In her homely twig-built Hut, a girlwoman listened to the little birdies tweeting, and smiled her agreement. And why wouldn’t she?
Young she was, and strong. Her belly was full. Her stools were firm. Her hair was long, with no split ends. Her thighs were alabaster, and she clasped them a lot. Life was good. All her needs were supplied in ampleness and abunditude.
For sustenance she plucked the fruit off the trees and the roots from the ground.
For shelter she had her happy Hut, her twig-built. And for maintenance purposes, the surrounding woodland vale was a veritable House of Hardware.
For clothing and footwear, she had no need or want. Warm and clement was the clime, and the very ground kissed her soles and toes with lips of soft, hydroxylising meadow-wort. On special occasions she wore her hand-woven peat-yarn panties, which she kept in a bulrush basket by her bed.
For companionship she lacked not. There were few if any human peoples within a hundred miles of her twig-built, but all the beasts, bears, birds, bees and bugs were her associates, if not friends, in the most profound and pompous sense.

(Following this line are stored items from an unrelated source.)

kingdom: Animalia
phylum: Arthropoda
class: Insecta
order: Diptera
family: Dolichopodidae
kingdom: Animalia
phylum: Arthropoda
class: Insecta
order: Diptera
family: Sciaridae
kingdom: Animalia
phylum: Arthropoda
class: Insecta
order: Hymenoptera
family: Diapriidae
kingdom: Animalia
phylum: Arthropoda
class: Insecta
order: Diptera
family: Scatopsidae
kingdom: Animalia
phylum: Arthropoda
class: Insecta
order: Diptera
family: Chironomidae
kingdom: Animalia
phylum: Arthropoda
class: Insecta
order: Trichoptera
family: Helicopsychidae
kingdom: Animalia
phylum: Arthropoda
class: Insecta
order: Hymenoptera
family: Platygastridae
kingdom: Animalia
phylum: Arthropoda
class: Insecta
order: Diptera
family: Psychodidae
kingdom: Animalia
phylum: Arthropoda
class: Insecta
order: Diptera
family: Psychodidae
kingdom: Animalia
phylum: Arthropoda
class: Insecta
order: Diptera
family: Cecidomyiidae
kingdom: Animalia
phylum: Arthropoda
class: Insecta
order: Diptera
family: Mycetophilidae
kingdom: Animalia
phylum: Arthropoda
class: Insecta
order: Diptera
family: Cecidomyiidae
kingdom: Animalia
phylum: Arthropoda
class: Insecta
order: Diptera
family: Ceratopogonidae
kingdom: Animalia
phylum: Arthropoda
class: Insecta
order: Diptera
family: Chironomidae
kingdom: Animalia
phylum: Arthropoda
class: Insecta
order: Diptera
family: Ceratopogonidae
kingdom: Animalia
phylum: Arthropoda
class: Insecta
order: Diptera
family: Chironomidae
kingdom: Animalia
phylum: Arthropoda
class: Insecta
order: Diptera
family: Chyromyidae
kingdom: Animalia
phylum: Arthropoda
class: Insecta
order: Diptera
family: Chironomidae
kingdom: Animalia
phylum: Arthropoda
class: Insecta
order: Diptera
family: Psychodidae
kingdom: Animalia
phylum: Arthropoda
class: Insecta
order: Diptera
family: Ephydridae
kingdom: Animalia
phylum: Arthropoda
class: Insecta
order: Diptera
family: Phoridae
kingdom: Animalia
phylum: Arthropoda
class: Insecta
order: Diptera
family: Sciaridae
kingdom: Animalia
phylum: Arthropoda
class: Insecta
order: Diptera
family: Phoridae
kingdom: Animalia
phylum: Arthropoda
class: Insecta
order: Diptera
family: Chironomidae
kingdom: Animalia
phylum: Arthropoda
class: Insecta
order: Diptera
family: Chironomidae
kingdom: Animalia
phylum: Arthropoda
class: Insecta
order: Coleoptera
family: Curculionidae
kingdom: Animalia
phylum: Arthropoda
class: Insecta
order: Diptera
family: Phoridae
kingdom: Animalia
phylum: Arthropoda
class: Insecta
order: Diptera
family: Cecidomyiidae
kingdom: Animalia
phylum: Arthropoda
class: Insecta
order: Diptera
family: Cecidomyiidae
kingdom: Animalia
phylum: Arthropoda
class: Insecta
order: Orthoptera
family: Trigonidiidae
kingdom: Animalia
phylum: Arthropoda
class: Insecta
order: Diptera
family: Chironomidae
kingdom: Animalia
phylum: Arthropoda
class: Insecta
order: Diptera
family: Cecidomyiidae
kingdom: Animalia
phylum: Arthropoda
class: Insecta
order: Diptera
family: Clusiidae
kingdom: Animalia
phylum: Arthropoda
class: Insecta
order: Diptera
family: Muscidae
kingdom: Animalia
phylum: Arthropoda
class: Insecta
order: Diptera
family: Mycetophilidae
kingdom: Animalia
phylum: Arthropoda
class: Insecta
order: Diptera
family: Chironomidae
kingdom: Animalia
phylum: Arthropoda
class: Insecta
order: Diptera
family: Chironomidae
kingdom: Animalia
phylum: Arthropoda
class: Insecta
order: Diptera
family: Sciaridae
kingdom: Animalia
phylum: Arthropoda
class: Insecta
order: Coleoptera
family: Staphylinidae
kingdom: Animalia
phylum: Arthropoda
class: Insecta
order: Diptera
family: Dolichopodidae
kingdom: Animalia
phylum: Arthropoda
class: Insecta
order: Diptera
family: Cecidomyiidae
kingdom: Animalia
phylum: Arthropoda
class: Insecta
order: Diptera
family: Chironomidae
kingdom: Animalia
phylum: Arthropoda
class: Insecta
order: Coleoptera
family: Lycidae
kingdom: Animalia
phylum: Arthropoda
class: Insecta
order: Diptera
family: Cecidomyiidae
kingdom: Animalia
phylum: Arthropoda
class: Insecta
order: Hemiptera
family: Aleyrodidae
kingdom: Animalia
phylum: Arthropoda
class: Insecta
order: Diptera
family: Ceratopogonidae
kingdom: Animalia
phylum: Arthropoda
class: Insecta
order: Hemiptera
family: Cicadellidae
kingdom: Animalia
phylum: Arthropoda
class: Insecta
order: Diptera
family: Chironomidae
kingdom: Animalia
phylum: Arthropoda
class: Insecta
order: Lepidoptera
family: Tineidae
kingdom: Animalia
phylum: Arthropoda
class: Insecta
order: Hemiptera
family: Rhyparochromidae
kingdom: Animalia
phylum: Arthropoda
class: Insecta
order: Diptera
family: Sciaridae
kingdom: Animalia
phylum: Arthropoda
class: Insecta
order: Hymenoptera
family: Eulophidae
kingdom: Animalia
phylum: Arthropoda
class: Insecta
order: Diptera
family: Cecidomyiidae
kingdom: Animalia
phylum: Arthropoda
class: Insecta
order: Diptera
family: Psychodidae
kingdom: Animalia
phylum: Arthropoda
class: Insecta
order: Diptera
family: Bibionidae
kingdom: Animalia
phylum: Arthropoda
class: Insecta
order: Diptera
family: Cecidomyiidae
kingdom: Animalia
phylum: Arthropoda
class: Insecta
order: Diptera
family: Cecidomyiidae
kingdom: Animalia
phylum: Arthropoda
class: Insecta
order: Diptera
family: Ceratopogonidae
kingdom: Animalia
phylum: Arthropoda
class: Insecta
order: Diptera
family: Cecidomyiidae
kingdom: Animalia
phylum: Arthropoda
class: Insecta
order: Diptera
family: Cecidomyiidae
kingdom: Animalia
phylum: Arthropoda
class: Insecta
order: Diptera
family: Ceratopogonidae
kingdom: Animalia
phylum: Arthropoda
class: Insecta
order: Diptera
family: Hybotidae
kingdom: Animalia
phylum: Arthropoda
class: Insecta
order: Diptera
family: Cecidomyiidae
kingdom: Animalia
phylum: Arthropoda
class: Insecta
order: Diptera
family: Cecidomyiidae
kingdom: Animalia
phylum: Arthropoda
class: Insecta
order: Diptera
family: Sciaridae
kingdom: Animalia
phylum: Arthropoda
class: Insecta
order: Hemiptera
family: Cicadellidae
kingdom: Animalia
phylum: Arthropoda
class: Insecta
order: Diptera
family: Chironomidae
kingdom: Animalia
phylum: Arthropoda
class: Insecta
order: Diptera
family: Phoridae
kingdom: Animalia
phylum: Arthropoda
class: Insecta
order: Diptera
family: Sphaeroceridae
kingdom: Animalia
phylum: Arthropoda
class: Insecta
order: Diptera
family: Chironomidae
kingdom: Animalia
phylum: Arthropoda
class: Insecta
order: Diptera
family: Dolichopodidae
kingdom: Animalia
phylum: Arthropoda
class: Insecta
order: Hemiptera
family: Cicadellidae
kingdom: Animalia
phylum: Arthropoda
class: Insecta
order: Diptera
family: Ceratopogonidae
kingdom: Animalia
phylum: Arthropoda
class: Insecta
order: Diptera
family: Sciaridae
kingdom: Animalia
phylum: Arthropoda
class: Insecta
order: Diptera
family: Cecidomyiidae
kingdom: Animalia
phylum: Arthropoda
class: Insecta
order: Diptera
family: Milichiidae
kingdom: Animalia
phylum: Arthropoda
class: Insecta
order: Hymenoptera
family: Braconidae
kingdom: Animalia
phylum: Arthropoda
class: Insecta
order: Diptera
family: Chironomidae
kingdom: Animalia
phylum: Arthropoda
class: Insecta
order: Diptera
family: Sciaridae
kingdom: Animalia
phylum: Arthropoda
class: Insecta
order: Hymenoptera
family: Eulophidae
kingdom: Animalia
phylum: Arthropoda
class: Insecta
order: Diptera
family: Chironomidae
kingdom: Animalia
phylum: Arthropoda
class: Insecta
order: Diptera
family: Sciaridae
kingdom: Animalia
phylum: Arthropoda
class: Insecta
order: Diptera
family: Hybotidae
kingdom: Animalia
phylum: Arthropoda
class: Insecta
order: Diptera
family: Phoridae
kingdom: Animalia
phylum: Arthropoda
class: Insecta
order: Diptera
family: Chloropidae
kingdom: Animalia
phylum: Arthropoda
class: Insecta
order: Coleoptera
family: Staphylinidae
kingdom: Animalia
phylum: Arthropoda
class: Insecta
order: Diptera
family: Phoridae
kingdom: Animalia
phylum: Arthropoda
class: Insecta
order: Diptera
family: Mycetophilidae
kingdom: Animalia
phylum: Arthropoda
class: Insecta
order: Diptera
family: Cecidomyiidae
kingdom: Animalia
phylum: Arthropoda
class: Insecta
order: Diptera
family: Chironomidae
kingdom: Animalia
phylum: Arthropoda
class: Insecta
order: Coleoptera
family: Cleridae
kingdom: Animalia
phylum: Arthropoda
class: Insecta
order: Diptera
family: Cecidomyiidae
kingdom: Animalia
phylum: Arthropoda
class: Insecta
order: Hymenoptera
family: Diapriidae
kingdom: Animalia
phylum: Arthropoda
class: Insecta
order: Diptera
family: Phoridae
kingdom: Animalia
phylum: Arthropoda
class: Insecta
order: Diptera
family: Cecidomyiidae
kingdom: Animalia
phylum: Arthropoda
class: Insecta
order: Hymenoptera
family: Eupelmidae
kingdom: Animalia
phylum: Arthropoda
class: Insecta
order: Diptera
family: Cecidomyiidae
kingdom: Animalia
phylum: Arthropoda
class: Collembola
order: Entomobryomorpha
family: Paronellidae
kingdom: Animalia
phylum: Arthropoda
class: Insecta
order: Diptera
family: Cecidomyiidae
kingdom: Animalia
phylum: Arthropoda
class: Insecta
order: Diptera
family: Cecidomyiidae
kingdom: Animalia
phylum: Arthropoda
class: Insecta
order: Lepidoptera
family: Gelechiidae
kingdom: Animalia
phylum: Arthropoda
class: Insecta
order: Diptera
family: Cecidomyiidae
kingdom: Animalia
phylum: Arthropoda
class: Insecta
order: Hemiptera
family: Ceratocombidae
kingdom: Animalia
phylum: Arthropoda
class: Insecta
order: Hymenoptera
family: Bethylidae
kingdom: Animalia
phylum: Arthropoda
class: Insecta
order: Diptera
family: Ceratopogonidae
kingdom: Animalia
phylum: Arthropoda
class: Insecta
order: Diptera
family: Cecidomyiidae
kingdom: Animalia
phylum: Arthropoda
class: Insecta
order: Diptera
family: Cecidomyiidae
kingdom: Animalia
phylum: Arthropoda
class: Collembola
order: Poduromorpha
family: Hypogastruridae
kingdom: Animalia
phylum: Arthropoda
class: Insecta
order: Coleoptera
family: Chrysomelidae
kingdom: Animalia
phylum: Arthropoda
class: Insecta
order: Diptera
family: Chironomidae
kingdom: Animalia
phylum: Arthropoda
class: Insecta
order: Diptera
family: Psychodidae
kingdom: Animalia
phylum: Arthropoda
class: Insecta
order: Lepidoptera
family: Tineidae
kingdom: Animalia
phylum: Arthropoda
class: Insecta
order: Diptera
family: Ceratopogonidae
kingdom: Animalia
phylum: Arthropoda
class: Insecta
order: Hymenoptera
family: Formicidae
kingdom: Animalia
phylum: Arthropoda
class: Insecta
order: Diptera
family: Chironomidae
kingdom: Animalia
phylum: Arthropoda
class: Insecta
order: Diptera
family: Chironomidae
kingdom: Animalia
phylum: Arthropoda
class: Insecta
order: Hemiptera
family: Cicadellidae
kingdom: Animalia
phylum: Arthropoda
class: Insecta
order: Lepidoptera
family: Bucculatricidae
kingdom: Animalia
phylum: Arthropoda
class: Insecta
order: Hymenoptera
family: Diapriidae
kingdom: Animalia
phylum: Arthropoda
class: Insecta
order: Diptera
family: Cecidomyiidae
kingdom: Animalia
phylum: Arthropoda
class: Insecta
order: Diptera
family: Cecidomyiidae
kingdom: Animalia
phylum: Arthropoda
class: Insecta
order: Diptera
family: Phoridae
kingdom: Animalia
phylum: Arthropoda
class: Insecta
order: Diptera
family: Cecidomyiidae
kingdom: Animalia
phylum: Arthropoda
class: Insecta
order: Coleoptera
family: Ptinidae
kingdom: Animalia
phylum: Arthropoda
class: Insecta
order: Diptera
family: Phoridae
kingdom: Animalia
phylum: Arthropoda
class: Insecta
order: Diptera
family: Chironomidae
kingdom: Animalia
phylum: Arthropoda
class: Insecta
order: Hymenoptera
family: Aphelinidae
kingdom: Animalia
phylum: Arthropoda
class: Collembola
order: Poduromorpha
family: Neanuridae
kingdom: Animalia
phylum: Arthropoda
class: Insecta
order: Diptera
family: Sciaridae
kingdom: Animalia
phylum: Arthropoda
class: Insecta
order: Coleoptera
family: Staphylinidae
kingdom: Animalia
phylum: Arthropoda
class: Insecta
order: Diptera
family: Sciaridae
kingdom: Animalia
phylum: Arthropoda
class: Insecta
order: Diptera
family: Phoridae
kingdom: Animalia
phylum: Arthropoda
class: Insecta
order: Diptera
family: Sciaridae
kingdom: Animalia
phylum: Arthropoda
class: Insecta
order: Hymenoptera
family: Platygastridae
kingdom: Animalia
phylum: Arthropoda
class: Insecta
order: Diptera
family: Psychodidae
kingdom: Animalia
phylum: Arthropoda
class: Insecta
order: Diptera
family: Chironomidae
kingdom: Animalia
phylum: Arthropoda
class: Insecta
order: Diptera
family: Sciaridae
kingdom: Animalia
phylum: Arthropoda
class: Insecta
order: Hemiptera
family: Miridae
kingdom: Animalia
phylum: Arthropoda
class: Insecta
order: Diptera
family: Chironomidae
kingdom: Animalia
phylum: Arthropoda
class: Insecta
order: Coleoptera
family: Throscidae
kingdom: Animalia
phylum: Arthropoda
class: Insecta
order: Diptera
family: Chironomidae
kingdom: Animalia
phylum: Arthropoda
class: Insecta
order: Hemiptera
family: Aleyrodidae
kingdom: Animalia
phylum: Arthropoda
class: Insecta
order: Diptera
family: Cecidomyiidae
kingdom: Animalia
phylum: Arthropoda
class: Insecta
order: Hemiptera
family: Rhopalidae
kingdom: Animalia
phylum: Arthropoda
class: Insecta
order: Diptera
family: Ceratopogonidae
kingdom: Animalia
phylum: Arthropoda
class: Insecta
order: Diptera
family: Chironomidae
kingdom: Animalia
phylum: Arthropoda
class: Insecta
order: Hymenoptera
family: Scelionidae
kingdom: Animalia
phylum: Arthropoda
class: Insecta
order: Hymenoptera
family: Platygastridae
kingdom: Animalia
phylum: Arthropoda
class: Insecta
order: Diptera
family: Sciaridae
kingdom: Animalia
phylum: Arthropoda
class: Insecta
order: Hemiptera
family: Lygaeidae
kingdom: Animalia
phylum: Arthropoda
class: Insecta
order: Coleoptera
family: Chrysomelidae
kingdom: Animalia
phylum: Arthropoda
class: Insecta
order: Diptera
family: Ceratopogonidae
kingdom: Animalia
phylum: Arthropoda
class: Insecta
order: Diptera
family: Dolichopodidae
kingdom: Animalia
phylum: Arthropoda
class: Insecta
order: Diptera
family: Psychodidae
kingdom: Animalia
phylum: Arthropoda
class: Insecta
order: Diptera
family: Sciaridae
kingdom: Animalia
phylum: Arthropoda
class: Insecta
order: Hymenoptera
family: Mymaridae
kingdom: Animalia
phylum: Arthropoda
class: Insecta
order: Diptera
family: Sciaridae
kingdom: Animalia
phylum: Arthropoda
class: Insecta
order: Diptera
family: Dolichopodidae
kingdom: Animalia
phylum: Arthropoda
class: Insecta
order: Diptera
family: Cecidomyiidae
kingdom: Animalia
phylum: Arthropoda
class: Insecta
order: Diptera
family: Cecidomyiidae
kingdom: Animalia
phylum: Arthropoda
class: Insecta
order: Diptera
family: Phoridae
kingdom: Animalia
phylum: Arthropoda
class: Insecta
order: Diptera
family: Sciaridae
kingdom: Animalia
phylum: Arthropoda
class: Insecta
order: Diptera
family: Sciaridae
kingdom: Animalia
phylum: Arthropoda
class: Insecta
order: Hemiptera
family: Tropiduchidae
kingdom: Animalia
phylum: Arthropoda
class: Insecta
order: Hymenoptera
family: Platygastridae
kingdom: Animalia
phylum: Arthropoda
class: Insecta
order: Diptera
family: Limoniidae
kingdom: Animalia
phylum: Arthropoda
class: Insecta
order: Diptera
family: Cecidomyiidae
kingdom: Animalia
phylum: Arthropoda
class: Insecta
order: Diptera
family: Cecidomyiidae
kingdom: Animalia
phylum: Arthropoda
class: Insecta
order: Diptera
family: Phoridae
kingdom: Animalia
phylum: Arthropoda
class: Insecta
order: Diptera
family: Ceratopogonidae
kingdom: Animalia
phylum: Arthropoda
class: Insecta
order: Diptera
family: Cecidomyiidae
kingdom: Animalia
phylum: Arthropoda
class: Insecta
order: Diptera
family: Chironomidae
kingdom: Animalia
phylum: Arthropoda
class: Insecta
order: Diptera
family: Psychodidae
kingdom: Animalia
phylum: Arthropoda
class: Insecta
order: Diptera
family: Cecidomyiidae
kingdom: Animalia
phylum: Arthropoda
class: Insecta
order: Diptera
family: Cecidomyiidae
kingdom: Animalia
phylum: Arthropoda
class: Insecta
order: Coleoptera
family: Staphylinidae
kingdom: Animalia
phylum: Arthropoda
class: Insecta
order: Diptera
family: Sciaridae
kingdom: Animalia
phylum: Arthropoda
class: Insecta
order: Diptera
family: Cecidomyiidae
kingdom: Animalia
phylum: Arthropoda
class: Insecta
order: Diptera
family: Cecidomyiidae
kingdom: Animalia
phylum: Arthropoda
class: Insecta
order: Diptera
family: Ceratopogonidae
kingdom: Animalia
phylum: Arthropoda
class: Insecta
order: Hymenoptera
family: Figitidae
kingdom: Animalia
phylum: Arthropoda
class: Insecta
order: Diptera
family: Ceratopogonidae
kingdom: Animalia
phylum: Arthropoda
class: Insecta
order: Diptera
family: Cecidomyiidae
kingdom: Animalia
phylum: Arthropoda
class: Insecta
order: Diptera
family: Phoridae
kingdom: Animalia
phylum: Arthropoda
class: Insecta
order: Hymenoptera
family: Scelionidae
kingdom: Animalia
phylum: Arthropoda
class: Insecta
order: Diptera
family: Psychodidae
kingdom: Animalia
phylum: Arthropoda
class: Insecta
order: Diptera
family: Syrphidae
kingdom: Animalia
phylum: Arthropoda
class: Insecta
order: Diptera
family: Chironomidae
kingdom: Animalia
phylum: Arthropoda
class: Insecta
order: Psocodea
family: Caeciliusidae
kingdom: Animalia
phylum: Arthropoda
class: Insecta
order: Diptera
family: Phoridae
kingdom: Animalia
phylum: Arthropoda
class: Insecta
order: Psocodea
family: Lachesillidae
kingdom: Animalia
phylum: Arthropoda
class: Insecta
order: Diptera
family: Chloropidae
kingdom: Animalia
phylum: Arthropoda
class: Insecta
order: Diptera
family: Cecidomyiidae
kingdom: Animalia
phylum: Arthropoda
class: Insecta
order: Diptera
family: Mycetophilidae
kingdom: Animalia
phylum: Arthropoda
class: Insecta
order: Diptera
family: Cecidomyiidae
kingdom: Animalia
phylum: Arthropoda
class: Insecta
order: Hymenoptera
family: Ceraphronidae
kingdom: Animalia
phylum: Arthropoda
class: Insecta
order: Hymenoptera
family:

For conversation she only had to turn to the nearest deer-turd, the fleas within her bushy armpits, or even the very moss beneath her naked feats. For she had been born with the Gift of the Tongue — she could instantly and instinctively understand all the languages of human- and Barbarian-kind; as well as all the secret dialects and pidgins of creatures great and small, even of stones and bones and other inanimates; and of spirits, sparrows, auctioneers, town criers and gypsies, nanny goats, pilchards and sphagnum. Yes, and pigeons too.